Material supplied Block Start
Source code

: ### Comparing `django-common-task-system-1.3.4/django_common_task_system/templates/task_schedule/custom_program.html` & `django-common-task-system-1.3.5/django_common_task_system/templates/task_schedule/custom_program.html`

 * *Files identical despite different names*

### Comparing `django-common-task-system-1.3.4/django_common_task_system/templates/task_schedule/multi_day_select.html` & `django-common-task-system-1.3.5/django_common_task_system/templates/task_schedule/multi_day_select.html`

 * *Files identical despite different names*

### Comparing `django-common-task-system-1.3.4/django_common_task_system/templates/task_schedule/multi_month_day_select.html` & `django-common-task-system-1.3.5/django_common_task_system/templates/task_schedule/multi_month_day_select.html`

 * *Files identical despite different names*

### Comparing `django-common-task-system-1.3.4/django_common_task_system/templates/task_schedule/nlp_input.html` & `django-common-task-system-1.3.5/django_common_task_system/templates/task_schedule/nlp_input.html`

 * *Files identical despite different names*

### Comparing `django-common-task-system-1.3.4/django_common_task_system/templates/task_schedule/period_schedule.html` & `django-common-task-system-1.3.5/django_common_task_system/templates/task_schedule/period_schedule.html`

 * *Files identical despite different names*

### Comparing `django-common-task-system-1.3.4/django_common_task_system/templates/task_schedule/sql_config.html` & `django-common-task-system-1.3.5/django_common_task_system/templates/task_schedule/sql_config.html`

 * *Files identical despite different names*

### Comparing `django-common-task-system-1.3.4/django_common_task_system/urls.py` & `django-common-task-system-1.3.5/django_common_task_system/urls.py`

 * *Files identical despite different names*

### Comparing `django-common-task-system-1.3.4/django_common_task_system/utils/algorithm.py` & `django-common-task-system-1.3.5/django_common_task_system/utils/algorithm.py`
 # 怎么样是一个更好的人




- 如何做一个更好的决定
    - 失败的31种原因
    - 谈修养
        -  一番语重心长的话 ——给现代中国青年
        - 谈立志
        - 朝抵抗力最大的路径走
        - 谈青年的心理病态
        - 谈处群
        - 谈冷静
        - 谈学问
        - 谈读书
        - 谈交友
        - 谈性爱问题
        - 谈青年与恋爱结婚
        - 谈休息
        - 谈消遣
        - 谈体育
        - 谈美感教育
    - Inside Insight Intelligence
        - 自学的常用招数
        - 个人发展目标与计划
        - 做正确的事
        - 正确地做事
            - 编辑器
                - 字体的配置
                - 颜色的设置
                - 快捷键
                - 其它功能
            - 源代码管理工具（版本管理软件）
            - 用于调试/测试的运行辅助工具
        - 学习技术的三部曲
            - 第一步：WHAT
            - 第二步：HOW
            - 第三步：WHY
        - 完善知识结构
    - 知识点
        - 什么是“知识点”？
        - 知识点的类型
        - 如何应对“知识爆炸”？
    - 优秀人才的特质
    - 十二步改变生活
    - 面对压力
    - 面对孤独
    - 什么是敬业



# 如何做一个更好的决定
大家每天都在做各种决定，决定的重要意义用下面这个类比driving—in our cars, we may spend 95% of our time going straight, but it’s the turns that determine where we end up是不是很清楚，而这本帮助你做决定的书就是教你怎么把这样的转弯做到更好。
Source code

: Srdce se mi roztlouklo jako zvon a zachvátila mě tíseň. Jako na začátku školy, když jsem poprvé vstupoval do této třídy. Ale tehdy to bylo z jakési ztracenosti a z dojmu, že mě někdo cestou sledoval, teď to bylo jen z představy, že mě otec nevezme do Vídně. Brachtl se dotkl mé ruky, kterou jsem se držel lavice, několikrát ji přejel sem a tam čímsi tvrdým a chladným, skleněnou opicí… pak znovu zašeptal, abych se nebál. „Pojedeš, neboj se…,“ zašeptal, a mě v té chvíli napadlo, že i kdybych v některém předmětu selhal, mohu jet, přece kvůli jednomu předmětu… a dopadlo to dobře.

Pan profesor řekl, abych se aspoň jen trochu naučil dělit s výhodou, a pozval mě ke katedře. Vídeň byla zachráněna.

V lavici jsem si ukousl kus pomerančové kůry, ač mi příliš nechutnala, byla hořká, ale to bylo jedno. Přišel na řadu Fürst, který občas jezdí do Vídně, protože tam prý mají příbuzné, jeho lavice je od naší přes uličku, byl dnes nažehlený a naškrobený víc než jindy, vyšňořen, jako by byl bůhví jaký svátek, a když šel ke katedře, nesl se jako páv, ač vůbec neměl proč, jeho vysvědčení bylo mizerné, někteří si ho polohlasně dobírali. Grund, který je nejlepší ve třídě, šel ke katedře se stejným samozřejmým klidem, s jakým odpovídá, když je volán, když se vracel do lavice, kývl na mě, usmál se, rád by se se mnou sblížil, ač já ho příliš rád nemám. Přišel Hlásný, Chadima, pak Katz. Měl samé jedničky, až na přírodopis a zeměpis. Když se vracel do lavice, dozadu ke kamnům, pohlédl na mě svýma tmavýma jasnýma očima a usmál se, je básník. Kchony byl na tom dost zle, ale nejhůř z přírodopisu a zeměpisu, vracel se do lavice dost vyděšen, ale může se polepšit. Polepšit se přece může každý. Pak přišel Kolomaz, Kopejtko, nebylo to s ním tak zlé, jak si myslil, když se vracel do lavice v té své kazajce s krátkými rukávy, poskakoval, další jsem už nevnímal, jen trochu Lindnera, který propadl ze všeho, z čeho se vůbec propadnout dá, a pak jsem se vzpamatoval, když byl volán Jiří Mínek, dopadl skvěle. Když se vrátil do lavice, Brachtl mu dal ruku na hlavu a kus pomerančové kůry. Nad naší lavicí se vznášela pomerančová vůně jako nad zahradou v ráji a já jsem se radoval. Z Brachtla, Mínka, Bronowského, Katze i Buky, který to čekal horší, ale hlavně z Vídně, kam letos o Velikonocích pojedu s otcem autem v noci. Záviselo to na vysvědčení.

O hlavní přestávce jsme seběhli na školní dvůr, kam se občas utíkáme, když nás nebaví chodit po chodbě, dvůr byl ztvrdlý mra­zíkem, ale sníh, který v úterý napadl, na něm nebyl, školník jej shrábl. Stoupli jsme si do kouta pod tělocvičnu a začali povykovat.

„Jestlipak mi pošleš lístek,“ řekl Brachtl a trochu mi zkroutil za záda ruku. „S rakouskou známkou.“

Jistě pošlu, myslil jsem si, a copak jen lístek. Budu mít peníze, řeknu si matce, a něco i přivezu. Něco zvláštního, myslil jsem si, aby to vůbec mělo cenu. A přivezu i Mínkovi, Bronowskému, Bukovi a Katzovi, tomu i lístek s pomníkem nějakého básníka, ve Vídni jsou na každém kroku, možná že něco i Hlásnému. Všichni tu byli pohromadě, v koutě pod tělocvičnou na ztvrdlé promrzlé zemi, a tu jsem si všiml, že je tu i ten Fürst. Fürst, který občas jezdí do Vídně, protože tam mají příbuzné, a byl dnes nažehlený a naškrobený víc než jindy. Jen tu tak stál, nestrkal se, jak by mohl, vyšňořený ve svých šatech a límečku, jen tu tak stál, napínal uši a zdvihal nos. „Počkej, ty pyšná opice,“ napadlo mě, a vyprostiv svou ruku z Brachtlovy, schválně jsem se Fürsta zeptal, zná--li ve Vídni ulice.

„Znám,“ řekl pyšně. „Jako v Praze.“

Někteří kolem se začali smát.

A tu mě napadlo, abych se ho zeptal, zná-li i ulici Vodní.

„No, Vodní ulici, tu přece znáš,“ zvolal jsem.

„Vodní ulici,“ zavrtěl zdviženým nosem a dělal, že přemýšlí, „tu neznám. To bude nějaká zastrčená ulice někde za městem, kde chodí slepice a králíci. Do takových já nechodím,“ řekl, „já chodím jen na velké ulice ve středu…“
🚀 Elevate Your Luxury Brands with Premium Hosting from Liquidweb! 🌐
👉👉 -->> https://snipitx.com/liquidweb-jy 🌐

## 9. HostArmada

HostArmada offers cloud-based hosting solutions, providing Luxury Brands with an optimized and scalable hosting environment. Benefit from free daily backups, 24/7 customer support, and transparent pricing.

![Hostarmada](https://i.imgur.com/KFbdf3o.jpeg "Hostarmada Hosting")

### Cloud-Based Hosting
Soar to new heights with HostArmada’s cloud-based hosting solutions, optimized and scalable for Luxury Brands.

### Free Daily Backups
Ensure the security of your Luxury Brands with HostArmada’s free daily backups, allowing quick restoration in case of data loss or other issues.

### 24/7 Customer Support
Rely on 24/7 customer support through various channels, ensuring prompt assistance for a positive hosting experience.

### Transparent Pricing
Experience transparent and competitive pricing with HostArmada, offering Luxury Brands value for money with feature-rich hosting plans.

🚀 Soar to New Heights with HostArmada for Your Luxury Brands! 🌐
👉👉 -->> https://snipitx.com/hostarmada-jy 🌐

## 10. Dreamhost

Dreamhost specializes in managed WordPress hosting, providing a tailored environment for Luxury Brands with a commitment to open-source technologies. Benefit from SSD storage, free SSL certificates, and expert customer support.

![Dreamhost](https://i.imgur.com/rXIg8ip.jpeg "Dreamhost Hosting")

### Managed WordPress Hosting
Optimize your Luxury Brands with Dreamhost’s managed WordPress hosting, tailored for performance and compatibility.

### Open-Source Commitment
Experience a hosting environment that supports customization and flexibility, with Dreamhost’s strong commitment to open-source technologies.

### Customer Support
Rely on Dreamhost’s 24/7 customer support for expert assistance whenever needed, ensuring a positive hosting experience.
Material supplied Block End
**What the exercise asks**
Using the listing above, copy exactly the line that contains "- 源代码管理工具（版本管理软件）", the line that contains "# 如何做一个更好的决定", and each line that falls between them.

**Output for this task**
            - 源代码管理工具（版本管理软件）
            - 用于调试/测试的运行辅助工具
        - 学习技术的三部曲
            - 第一步：WHAT
            - 第二步：HOW
            - 第三步：WHY
        - 完善知识结构
    - 知识点
        - 什么是“知识点”？
        - 知识点的类型
        - 如何应对“知识爆炸”？
    - 优秀人才的特质
    - 十二步改变生活
    - 面对压力
    - 面对孤独
    - 什么是敬业



# 如何做一个更好的决定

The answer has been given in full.